Tag Archives: report graphics

The Evolution of the Timeline

Seaberry designs reports, a lot of them. The purpose of these reports is often to explain the history of an organization or the effect of some important development on people's lives. Explaining those events means providing some historical context, and that context often requires a timeline.

Historically the timeline is among the most revered of visual calendar arts, dating back to before the common era (BCE).

Parian Marble (264 BCE) and A New Chart of History from Joseph Priestly’s A Chart of Biographies (1765) are among early timelines that illustrate the importance of the art in the modern era.

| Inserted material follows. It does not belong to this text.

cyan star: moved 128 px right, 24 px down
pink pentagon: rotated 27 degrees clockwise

The oldest surviving Greek timeline, the Parian Marble (264 BCE), traced the central events in history since the accession of King Cecrops in Athens (1581 BCE) to the fall of Troy (between 1260 and 1240 BCE).

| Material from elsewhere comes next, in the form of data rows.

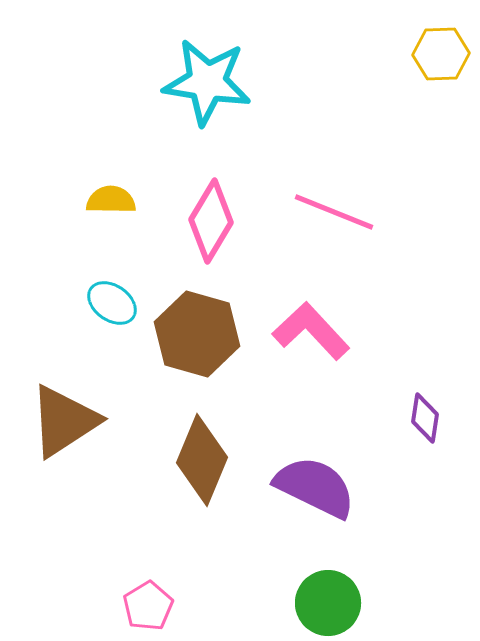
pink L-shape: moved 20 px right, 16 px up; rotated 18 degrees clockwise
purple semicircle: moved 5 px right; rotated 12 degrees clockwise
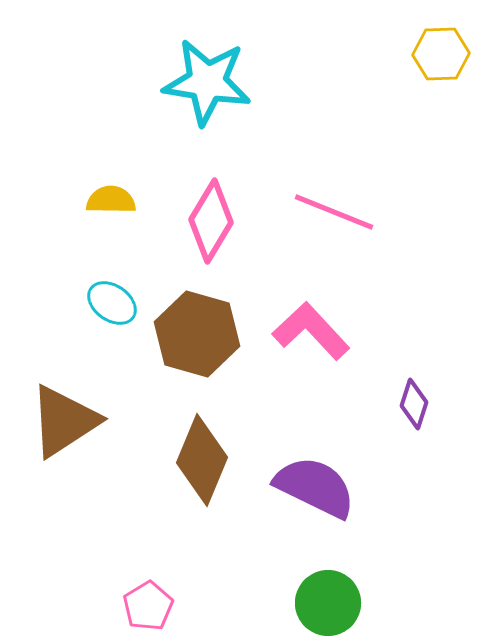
purple diamond: moved 11 px left, 14 px up; rotated 9 degrees clockwise
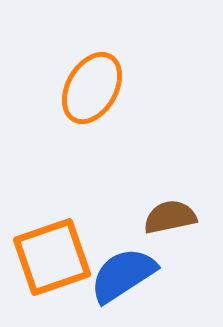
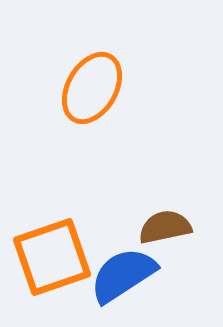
brown semicircle: moved 5 px left, 10 px down
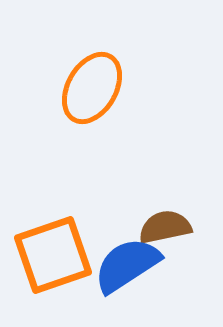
orange square: moved 1 px right, 2 px up
blue semicircle: moved 4 px right, 10 px up
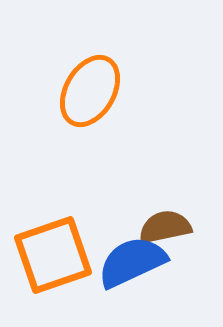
orange ellipse: moved 2 px left, 3 px down
blue semicircle: moved 5 px right, 3 px up; rotated 8 degrees clockwise
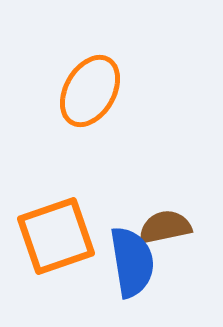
orange square: moved 3 px right, 19 px up
blue semicircle: rotated 106 degrees clockwise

From the Renaissance in Europe (14th - 17th century) to the classical period (1750 - 1820), the art of “chronology” held a status higher than history itself. Joseph Priestly’s A Chart of Biographies, published in 1765, contained the precursors to the modern timeline including the hand-colored A New Chart of History.

The Modern Era

The modern timeline has become indispensable as a tool for expressing important dates and events as well as illustrating the impact of those events on people’s lives.

Illustrating events using timelines establishes a framework that provides an objective and stable view of how those events relate to each other over time.

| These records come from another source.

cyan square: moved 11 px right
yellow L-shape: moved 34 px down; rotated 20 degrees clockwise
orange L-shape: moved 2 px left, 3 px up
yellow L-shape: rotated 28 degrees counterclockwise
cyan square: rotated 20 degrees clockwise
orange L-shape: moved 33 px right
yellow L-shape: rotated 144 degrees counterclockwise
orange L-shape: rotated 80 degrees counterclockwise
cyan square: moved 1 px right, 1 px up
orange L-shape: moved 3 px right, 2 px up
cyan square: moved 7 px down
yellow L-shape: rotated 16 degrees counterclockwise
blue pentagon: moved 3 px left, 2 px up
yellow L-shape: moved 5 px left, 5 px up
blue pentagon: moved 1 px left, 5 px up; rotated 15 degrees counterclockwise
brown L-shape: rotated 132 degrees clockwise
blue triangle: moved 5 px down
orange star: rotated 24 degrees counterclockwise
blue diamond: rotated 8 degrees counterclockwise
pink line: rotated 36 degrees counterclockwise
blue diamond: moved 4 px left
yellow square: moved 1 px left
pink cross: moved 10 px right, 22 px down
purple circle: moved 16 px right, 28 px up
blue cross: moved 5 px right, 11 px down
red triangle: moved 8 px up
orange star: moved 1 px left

Timelines can be used to illustrate the evolution of company products and processes or in the case of a recent Seaberry project to establish the history of antimicrobial resistance.

Timelines can also be combined with geography to illustrate the speed of worldwide deployment or the movement of resources from one location to another locally.

The applications are almost endless. Time and time again, so to speak, timelines have proved to be a designer’s best friend.